一方、もうひとりの専門家、赤祖父俊一・米アラスカ大学名誉教授は、「IPCCは予測の誤りを認め」るべきとし、最近の気温の変化について

地球の気温は小氷期と呼ばれる寒冷期からの回復が1800年代から続いており、その上昇ペースは百年で0.5度。過去百年の気温上昇は約0.6度なので近年の気温上昇の大部分は小氷期からの回復分とみなすことができる。これに数十年規模の自然変動が作用して今は気温上昇が押さえられている。

としている。

江守正多氏のコメントは、地球温暖化と呼ばれる気候変動を(『科学的な』知見に基づき)モデル化し計算機シミュレーションにより解釈、予測しようとするとき、未だ、気候の自然変動寄与部分について充分な知見が得られていないことを反映していると考えられる。一方、赤祖父名誉教授の議論では、IPCCがいう「人為的な諸活動の気候への影響」は自然変動の大きさに対しとるに足らないものであると結論しているように受け取れる。
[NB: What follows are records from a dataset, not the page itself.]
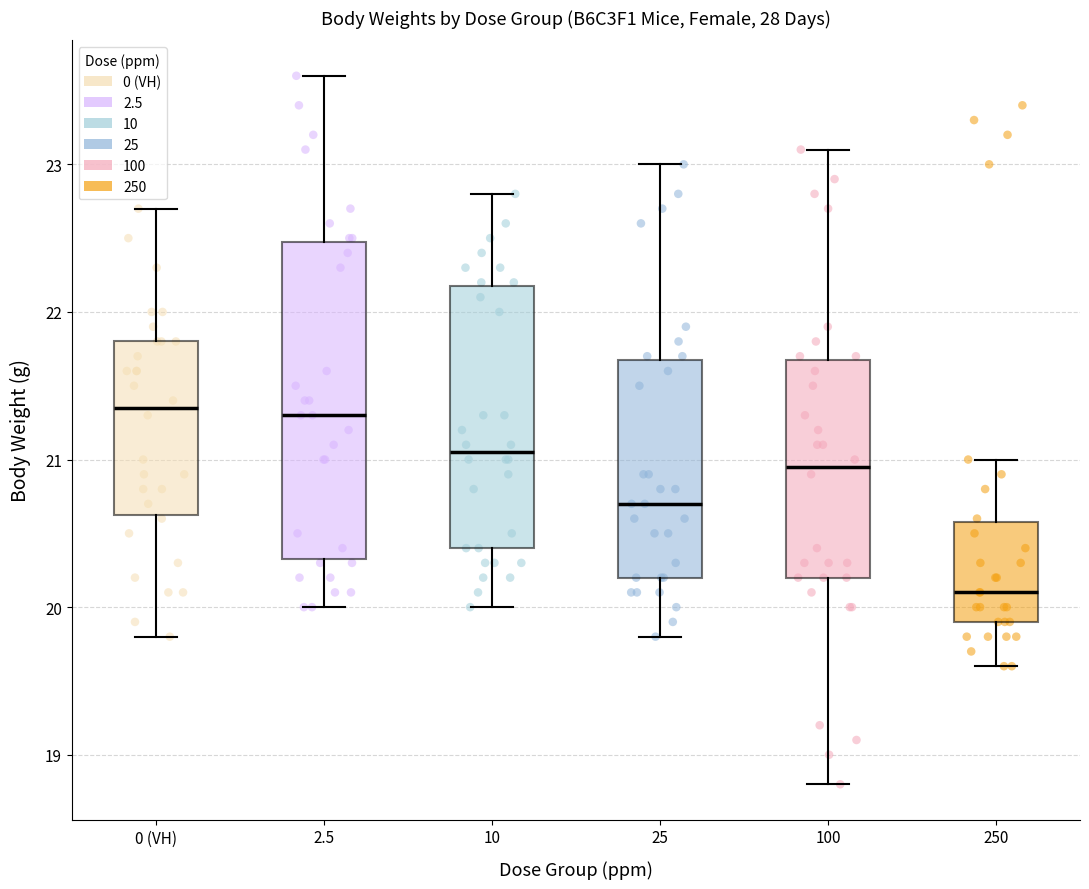

Reading left to right, read every box against the y-axis: the position of its median line, the range the box covers, and the ends of its whiskers. The values are not printed on the chart, so give them approximately, as read against the axis.

0 (VH): median 21.4, box 20.6 to 21.8, whiskers 19.8 to 22.7
2.5: median 21.3, box 20.3 to 22.5, whiskers 20.0 to 23.6
10: median 21.1, box 20.4 to 22.2, whiskers 20.0 to 22.8
25: median 20.7, box 20.2 to 21.7, whiskers 19.8 to 23.0
100: median 21.0, box 20.2 to 21.7, whiskers 18.8 to 23.1
250: median 20.1, box 19.9 to 20.6, whiskers 19.6 to 21.0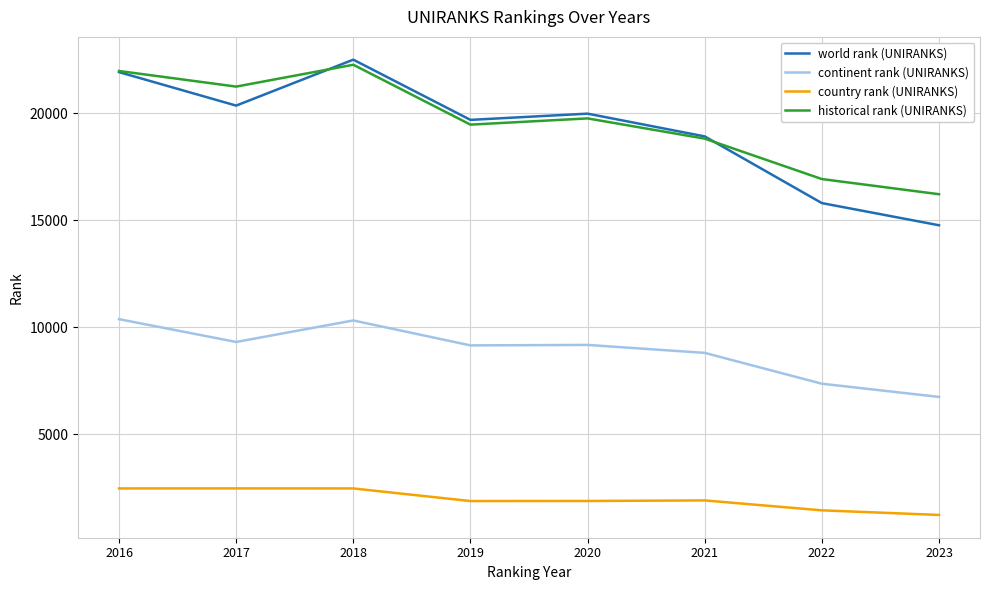

Does the chart have visible grid lines?

Yes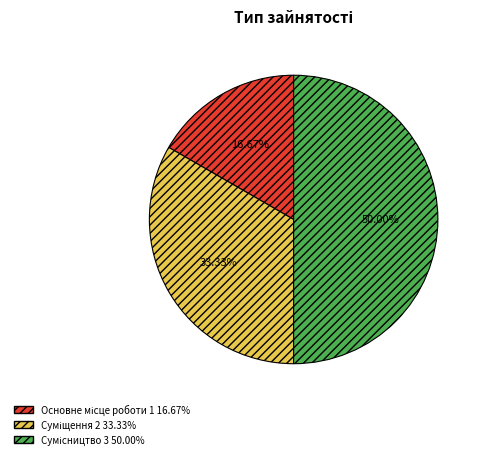

To the nearest percent, what percentage of the pie is Основне місце роботи?

17%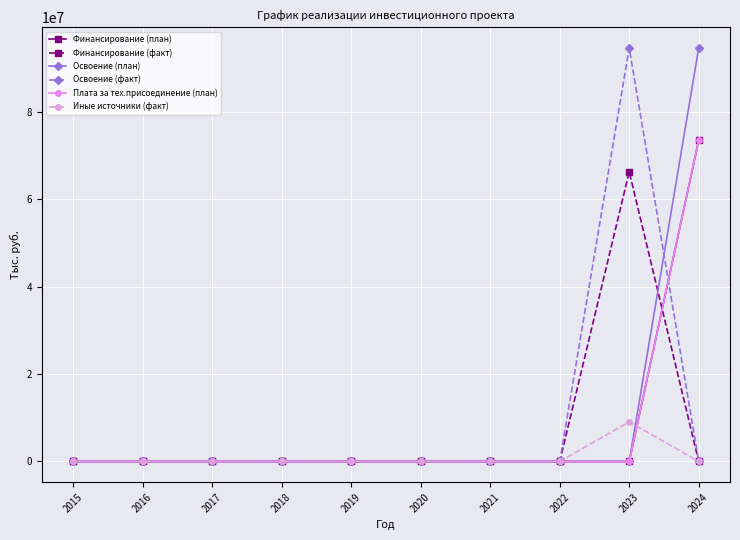

At which label does Освоение (план) reach its peak?

2024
私の感想を述べさせてもらうなら、やはり、気象のモデル化そして計算機シミュレーションは、気象学の進歩、知見の蓄積を反映しているものであり、尊重しなければならないもの思う。今回の予測値との乖離については、科学的な気象研究をさらに推し進める必要を示唆するものであり、その役割を否定するものではない。
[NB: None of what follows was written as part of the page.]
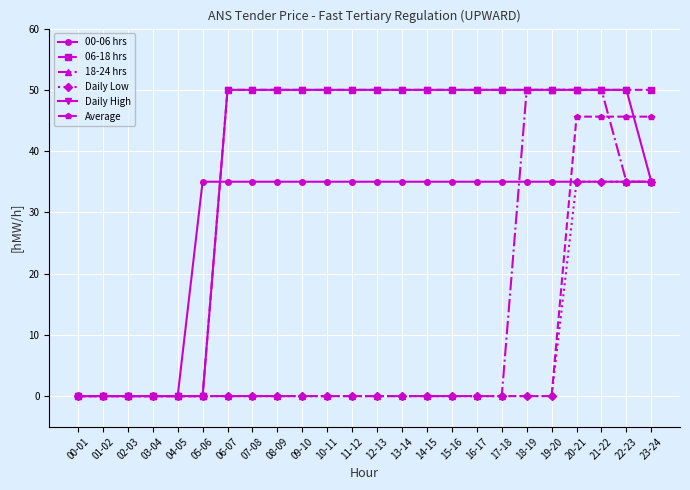

Is the value of Daily High at 14-15 greater than the value of Average at 19-20?

Yes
IPCCの将来予測・警告が教えるもの: 「当面、寒冷化」と呼ばれる現象が現われたとしても、IPCCの将来予測・警告の重大さは変わらない。気候変動は、当然のことながら、さまざまな要因がからみあった複雑な現象だ。今回の「当面、寒冷化」の現象は、そうした複雑な現象の表れのひとつとして捉えるべきものだ。

IPCC報告の重要なポイントは、我々人類の諸活動が、自然変動に匹敵するほどの大きさになってきていることを、具体的に指し示したことにあると考える。わずか百年前には、想像することができなかった規模で人間の諸活動が地球環境に影響を与え始めた事実なのだ。
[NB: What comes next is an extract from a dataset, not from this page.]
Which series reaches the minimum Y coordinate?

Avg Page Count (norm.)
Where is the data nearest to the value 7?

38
地球温暖化問題はブレなく取り組むべき問題: 今回の「当面、寒冷化」との報道を受けて、所謂エコ運動に疑問をなげかける論議もでてくるだろう。確かに、このブログでも書いたように、こうした環境問題に対し精神論的な対応を説くものもある(「レジ袋不使用が地球温暖化対策?」)。また、アル・ゴアの著書に見られるような、科学的な裏づけを欠く、政治的プロパガンダといえる動きもある(「アル・ゴア著・枝廣淳子訳『不都合な真実』を読んでみて」)。こうした動きの特徴は、自然変動のある種の「ゆらぎ」に対し、右往左往することになりがちだ。

繰り返しになるが、私はIPCCの将来予測・警告は、我々が到達した科学的な知見・水準から照らして、最も正しいものと考えている。今回の「当面、寒冷化」という現象は、天が我々に与えた一時的な猶予と理解し、人間の諸活動と地球環境の変化という問題について、腰を据えて考えてゆくことこそ重要なのではないかと思う。